The task -> Could the lines from the one containing "List each element's" through the end of the material below be returned exactly, with nothing else?

Task data ->
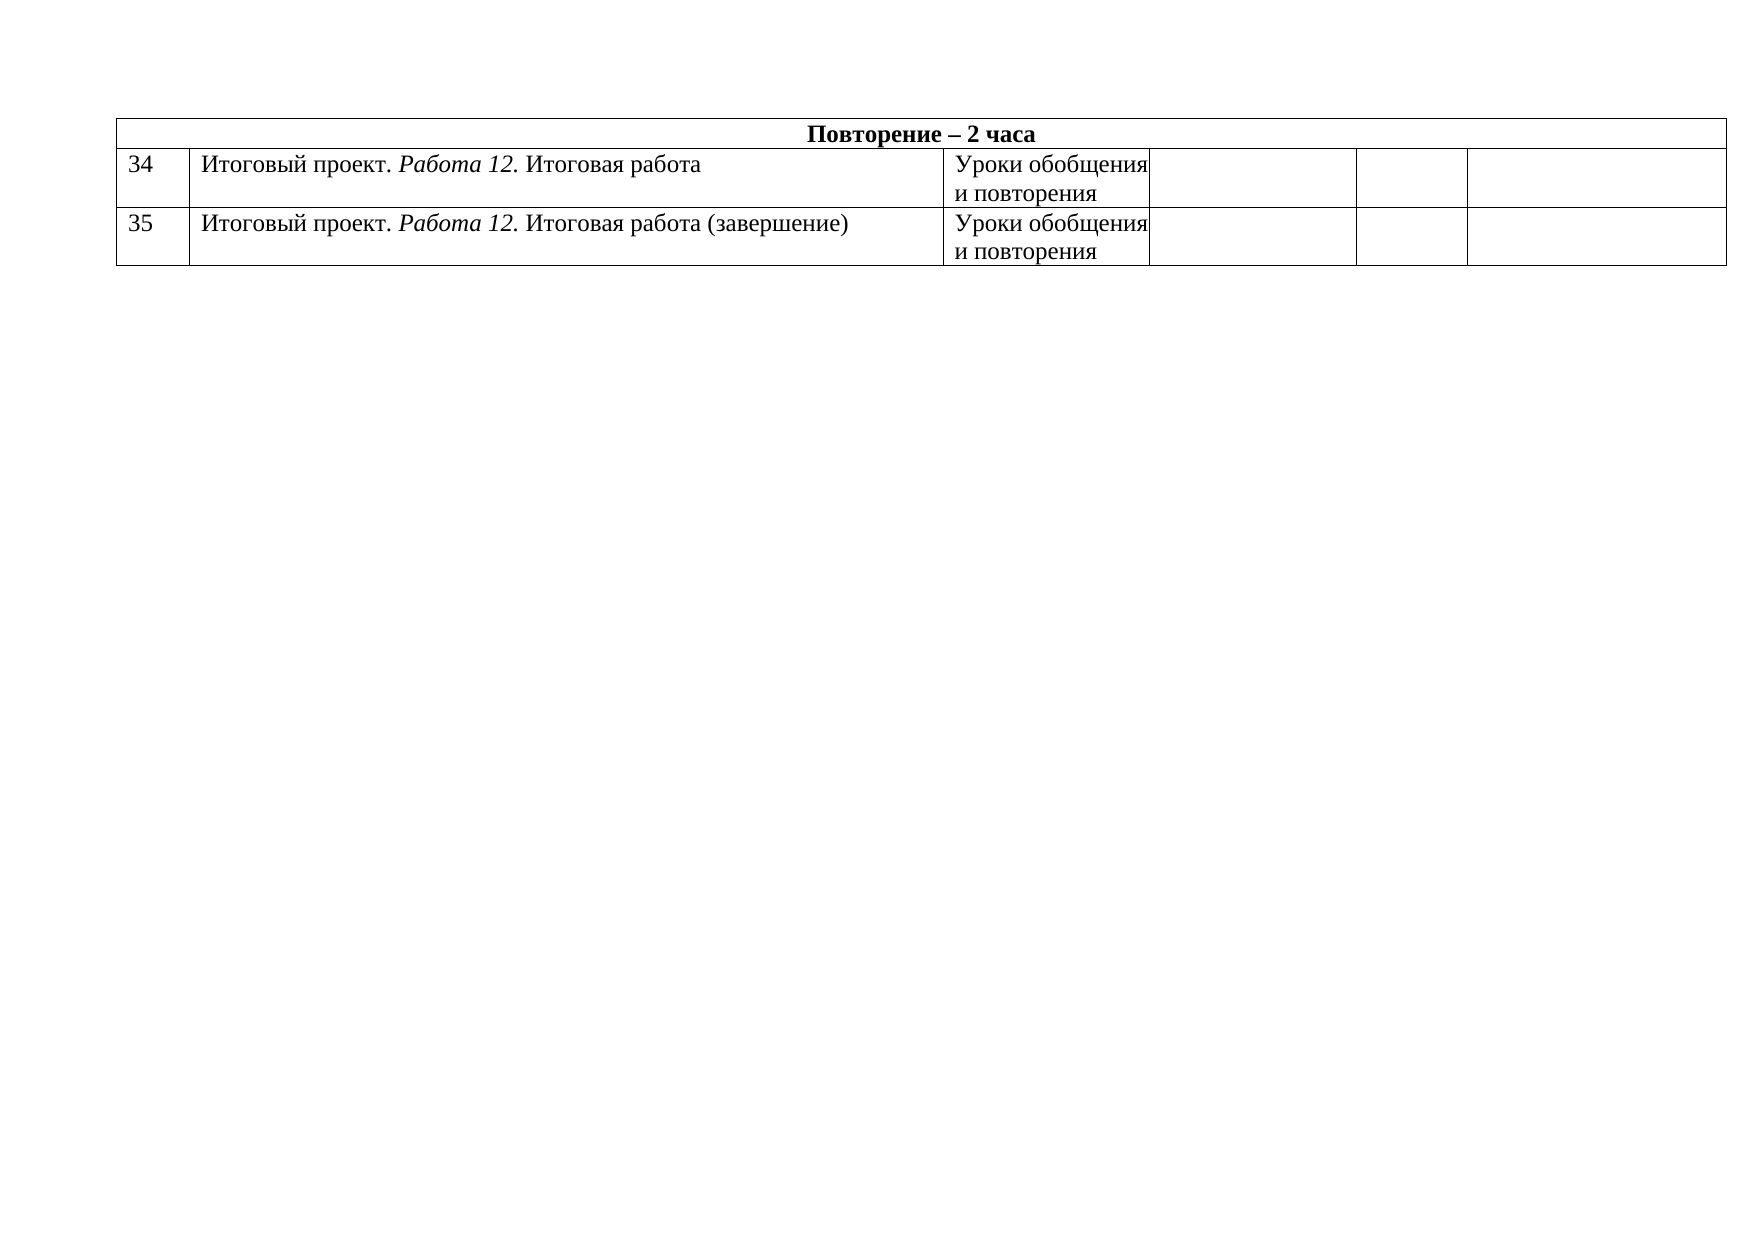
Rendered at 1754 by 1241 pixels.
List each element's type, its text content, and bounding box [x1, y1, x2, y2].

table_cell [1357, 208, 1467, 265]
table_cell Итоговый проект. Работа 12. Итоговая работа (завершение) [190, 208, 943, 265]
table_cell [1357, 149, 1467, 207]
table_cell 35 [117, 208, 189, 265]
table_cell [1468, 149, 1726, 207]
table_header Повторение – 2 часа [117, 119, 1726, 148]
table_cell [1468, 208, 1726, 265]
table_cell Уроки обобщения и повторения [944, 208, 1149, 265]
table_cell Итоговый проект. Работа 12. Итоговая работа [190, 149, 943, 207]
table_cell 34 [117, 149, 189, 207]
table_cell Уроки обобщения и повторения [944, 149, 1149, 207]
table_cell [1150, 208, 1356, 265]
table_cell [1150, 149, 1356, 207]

Answer area ->
List each element's type, its text content, and bounding box [x1, y1, x2, y2].

table_cell [1357, 208, 1467, 265]
table_cell Итоговый проект. Работа 12. Итоговая работа (завершение) [190, 208, 943, 265]
table_cell [1357, 149, 1467, 207]
table_cell 35 [117, 208, 189, 265]
table_cell [1468, 149, 1726, 207]
table_header Повторение – 2 часа [117, 119, 1726, 148]
table_cell [1468, 208, 1726, 265]
table_cell Уроки обобщения и повторения [944, 208, 1149, 265]
table_cell Итоговый проект. Работа 12. Итоговая работа [190, 149, 943, 207]
table_cell 34 [117, 149, 189, 207]
table_cell Уроки обобщения и повторения [944, 149, 1149, 207]
table_cell [1150, 208, 1356, 265]
table_cell [1150, 149, 1356, 207]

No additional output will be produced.